The drawing of palladio
Maria Elisa Avagnina
Director of Vicenza Civic Museums When Gaetano Pinali, jurisconsult and collector from Verona, donated his Palladian drawings to the Museum of Vicenza in 1838, it was his concern, as he himself wrote, that "the educated traveller and the architectural historian" visiting Vicenza on the trail of Palladio should have the immediate opportunity to gain access "to such remarkable curios, namely to the examination of the original projects drawn by the esteemed architect". Such a generous gesture, imbued with the ideals of civilty and enlightenment, placed the precious "little treasure of Architectural Art" in the custody of a public institution. This made it possible to keep it in its original location, the Veneto area and to save it from the diaspora, which under different circumstances took most of the drawings by the illustrious architect to England. The didactic concern of this learned patron of art well matches the didactic and divulging intent of Palladian works which becomes fully evident in his famous writings, where his extraordinary gift for communication is confirmed.

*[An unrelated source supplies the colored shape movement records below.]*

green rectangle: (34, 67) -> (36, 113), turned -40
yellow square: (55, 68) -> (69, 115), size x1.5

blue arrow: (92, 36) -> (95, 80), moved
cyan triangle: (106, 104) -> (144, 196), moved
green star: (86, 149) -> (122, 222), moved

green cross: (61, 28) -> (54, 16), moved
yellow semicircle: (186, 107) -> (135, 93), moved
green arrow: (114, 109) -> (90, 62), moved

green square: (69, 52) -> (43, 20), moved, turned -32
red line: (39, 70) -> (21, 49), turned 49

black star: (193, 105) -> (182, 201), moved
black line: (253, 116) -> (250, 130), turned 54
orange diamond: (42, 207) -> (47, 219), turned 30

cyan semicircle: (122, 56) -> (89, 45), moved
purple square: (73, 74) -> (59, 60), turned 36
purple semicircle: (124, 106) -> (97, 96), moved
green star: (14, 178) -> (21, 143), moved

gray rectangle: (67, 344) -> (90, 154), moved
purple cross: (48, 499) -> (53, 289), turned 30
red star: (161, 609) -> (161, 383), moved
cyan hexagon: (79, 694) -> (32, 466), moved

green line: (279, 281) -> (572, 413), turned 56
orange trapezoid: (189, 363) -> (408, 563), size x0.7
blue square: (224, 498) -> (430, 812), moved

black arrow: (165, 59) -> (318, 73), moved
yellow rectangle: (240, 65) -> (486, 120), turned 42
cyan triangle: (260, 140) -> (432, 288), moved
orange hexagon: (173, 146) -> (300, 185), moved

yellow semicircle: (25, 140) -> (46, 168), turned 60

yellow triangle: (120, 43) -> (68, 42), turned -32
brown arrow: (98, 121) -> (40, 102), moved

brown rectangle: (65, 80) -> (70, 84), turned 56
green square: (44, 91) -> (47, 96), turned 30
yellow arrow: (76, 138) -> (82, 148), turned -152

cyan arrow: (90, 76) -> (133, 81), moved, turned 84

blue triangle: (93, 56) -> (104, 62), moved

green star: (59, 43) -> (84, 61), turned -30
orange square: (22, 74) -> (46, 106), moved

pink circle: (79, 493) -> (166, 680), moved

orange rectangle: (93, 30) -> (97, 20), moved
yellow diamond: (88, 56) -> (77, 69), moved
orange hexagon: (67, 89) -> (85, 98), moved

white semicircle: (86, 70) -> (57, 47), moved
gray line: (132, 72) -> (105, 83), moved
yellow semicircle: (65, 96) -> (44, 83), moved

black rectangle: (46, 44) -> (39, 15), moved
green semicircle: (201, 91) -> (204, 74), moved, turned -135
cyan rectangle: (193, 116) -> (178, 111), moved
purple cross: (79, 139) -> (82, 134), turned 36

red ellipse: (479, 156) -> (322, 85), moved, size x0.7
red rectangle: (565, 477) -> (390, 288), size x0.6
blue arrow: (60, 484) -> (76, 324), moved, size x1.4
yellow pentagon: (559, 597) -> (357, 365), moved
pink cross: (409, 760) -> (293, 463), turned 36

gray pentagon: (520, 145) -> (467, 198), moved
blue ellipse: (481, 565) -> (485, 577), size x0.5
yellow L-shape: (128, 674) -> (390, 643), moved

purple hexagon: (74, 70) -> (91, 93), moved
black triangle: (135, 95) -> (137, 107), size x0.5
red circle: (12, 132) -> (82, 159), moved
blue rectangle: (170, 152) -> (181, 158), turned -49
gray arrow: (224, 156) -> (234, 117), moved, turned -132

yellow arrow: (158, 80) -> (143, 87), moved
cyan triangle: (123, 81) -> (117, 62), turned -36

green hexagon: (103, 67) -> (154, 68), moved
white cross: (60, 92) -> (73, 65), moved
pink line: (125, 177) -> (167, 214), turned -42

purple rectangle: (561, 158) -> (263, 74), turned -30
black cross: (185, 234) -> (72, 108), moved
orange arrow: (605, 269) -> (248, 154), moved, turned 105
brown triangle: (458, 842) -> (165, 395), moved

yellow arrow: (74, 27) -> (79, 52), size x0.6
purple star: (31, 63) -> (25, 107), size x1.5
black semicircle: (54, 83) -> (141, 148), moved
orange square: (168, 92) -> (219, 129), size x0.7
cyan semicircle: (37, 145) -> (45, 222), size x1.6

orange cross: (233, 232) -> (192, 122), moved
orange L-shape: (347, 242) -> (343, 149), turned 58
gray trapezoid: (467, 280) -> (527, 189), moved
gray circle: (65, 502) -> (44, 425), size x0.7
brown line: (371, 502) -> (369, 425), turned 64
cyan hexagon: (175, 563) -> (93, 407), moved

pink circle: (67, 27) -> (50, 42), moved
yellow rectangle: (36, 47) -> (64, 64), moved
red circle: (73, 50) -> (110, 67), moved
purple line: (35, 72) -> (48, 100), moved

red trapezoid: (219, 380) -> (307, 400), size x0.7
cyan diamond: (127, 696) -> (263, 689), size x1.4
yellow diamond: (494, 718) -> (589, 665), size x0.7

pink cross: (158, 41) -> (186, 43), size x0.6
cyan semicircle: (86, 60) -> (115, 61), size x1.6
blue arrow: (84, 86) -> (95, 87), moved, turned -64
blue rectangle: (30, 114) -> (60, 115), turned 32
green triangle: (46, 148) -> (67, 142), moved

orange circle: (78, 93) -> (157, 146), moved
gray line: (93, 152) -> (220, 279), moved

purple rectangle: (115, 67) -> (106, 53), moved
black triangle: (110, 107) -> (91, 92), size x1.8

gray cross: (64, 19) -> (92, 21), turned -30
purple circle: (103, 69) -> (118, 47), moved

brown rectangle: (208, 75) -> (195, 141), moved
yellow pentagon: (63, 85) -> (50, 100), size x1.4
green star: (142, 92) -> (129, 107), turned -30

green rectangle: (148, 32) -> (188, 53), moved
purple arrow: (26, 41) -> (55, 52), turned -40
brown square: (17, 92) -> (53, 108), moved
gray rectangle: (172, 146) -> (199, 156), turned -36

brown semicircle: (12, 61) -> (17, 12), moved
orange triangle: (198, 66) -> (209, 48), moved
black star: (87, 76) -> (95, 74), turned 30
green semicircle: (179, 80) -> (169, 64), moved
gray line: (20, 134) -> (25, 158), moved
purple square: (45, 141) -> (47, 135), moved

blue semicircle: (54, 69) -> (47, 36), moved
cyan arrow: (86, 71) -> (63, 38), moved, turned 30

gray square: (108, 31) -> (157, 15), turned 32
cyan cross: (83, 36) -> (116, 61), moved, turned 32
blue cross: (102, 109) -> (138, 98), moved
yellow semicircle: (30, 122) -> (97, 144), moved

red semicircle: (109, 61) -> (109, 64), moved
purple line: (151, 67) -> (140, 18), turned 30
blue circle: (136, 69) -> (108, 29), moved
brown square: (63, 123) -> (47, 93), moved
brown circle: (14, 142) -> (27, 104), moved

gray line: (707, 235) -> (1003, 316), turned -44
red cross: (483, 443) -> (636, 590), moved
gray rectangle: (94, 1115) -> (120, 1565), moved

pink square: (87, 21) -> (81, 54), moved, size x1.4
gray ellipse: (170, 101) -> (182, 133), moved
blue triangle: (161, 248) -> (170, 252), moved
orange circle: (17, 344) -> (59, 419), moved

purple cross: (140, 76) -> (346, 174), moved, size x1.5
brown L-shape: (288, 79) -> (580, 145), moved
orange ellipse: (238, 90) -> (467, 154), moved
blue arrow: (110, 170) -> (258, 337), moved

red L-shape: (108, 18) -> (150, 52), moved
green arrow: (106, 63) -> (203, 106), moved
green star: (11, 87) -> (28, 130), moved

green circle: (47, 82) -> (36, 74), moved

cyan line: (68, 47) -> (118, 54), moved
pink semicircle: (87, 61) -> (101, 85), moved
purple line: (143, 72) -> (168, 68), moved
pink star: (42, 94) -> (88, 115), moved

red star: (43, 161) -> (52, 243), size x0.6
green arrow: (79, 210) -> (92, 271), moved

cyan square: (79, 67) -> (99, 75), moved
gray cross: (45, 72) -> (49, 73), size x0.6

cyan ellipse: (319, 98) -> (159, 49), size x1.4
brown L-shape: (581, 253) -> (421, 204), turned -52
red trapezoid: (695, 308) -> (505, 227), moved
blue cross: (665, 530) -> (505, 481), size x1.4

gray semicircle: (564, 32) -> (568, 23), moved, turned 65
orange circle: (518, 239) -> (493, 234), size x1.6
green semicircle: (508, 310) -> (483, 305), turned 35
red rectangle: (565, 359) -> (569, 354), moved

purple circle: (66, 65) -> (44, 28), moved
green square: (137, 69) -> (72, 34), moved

Made up of 33 folios - 17 of which contain illustrations also on the verso side - for a total of 50 drawings, the Pinalian corpus, which has been housed in the Gabinetto dei Disegni e Stampe at Palazzo Chiericati since its donation, represents a significant specimen of Palladio’s intense designing activity: from the remarks deriving from the study of classical antiquity, which the architect could directly view and thoroughly measure with "utmost care",
as stated in the prologue to the The Four Books of Architecture, to the drawings of the ancient world reproduced from other artists' originals and enriched by his personal notes; from the critical study of lost ancient monuments to the precious sequence of "presentation drawings" relating to important Venetian works, in their final version to be presented to the people who had commissioned them, such as the marvellous folio with the counter-façade of the church of San Francesco della Vigna, reproduced in the text. By undauntingly and devoutly reassessing traces of the classics, Palladio obtains a repertoire of shapes, the canon of proportion, the elegance of details which permeate his projects and which his writings would disclose not only to his contemporaries but also for posterity. The strength of the Palladian lesson, the extraordinary vitality and relevance of his style to the present day are confirmed by the experience presented in this catalogue, where, encouraged by the re-elaboration by an endowed designer in tune with Palladian incunabula, the Consortium of marble craftsmen from the Chiampo Valley - Palladio's "colleagues" since he started as a stone-cutter and like him they are skilled experts in the materials– present original creations of modern and yet ancient shape which succeed in meeting both the demand for design and functionality. Hence the great architect's most genuine and fruitful spiritual inheritance comes to life.